The firm then gradually increased its stash, bringing it up to 11 million shares on May 30, 2023. Thus, in the same period since November 2022, ARK profited $175 million from Coinbase holdings, which trumps the Nvidia miscalculation.

ARK Invest's COIN holdings since 2021. Source: cathiesark.com
ARK Invest’s COIN holdings since 2021. Source: cathiesark.com

Is Capitalizing on Coinbase Wise?

Coinbase is a well-established crypto exchange that saw its stock price rally over 75% year-to-date, albeit underperforming compared to NVDA.

Coinbase vs Nvidia. Source: Tradingview.com
Coinbase vs Nvidia. Source: TradingView.com

Nevertheless, Wood’s investment firm capitalized on the exchange’s stock and now holds nearly 6% of all COIN shares at a cost average of $239-254, as seen in the chart above. Meanwhile, the stock traded at merely $57 in presale on May 30, after the mentioned year-to-date rally.

Moreover, Q2-Q3 assessments for the Coinbase stock are not optimistic. The exchange is still vulnerable to lowering crypto transaction volumes, despite its efforts to hedge against the volatility and introduce alternative sources of revenue, such as “subscriptions and services” fees.

The latter grew from 13% in Q4 2022 to an impressive 49% in Q1 2023.

Also read: Meta stock up 110% YTD as the company faces challenges in Q2 – what to expect?

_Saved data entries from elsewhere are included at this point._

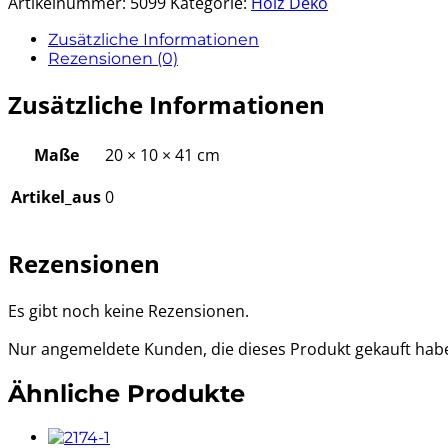
Artikelnummer:
5099
Kategorie:
Holz Deko
Zusätzliche Informationen
Rezensionen (0)
Zusätzliche Informationen
Maße
20 × 10 × 41 cm
Artikel_aus
0
Rezensionen
Es gibt noch keine Rezensionen.
Nur angemeldete Kunden, die dieses Produkt gekauft hab
Ähnliche Produkte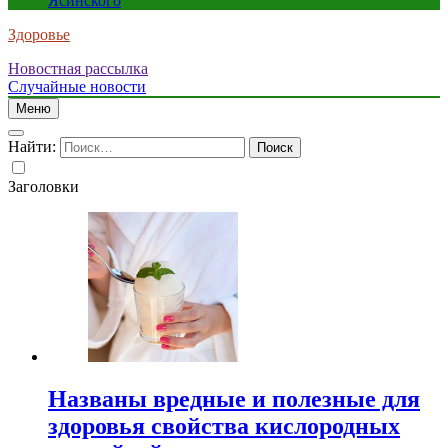
Ясинского
Здоровье
Новостная рассылка
Случайные новости
Меню
Найти:
Заголовки
Названы вредные и полезные для
здоровья свойства кислородных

However, the interest income, which is included in the growing “subscriptions and services,” is largely dependent on Circle’s USDC stablecoin, which is rapidly losing market share, unable to hold a competition to Tether’s USDT.

Coinbase’s troubles with the regulators could also damper COIN growth in 2023.

Surely, Nvidia’s explosive rally could fizzle in Q3 as well. However, the possible stall does not negate that ARK Invest missed a big opportunity in Q1 when the firm did not bode well against rising competition.